Bee made haste apologizing–but that just leaves me wondering, would she have apologized if it had just been a Marine or a police officer with a high and tight? Or would that have been okay? And what is it about Samantha Bee that thinks it’s funny to compare those she disagrees with politically to Nazis? Wasn’t she just trying to set a new, more respectful tone by embracing Glenn Beck?
Glenn made a point of mentioning Bee’s apology on his radio program–but I’m sure he must realize that if Bee had truly taken their efforts together to heart, she wouldn’t have compared a CPAC attendee to a Nazi in the first place. It’s more likely that she was just throwing a bomb for her audience, lest they think she was going soft on the conservatives that they love to hate. In other words, for the sake of her own ratings, Bee is running back to the same old cynical politics that has divided us in the first place–the exact oposite of what Glenn is trying to do, at great risk to his own career.

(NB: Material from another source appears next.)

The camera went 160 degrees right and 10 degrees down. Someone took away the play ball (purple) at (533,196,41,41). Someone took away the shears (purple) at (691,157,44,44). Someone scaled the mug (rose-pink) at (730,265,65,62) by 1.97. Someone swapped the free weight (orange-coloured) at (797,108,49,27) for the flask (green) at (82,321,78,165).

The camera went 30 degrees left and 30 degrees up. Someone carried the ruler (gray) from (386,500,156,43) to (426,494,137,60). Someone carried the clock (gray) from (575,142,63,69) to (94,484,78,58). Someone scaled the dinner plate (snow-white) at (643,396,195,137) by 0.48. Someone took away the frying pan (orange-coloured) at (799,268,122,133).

This isn’t exactly courage on Bee’s part–but it is fairly typical of the left. It also demonstrates that when it comes to pitting Americans against each other, the right does not bear sole responsibility. In fact, many of the most vicious divisions–particularly those along racial and gender lines–have been deliberately aggravated by the left as a means of consolidating their support (and by the media as a way of generating clicks and views). We can admire Glenn for being the first to say, “Enough!” and take a stand against it, but until he finds honest partners on the left who are willing to share the risk and stand with him, I’m afraid his efforts will be doomed to fail.